Stored records:
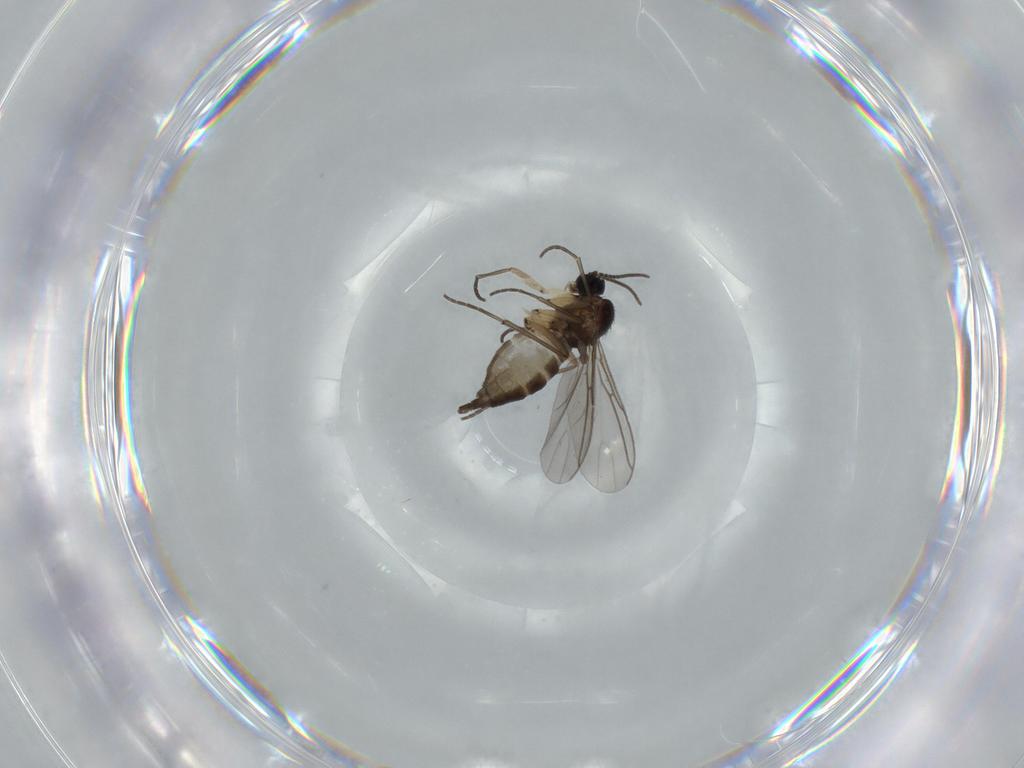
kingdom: Animalia
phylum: Arthropoda
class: Insecta
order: Diptera
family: Sciaridae
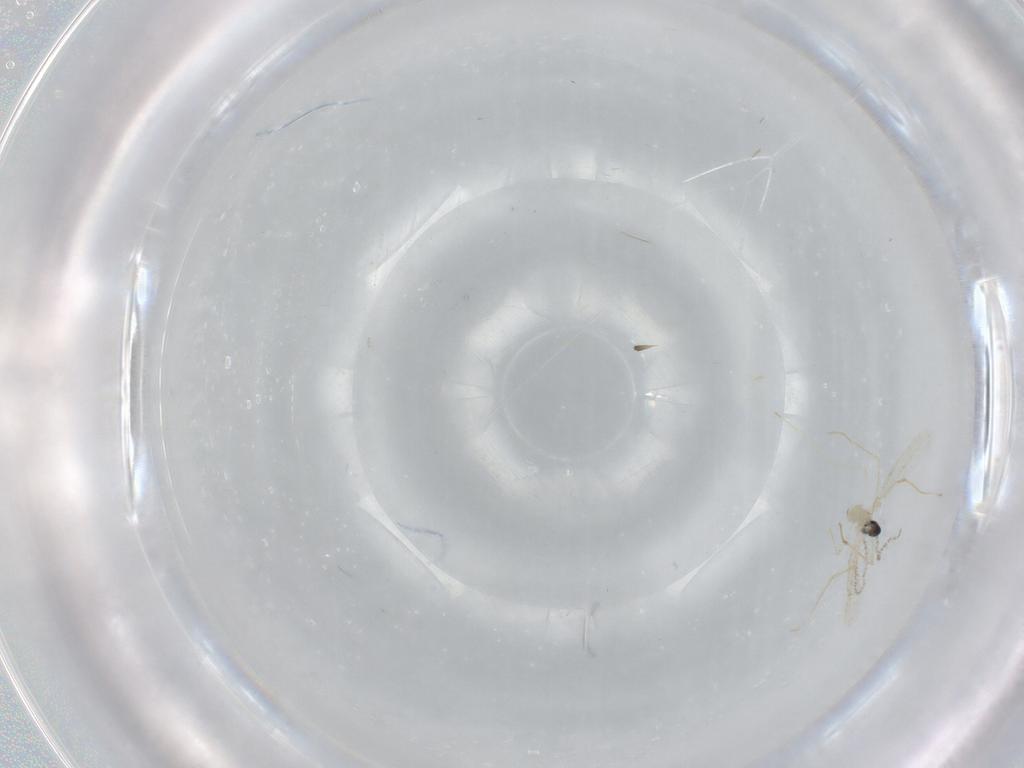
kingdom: Animalia
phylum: Arthropoda
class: Insecta
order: Diptera
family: Cecidomyiidae
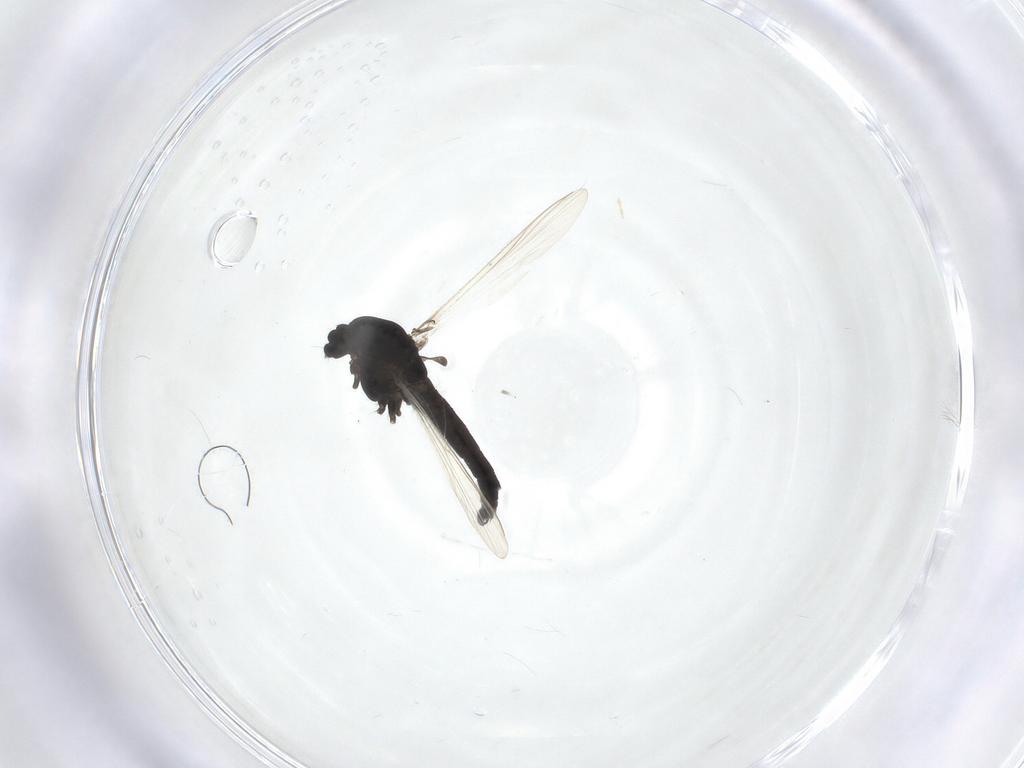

Requirements:
Retype every line of text in the records above word for word, and leave the pictures out of your copy.

Response to this task:
kingdom: Animalia
phylum: Arthropoda
class: Insecta
order: Diptera
family: Sciaridae
kingdom: Animalia
phylum: Arthropoda
class: Insecta
order: Diptera
family: Cecidomyiidae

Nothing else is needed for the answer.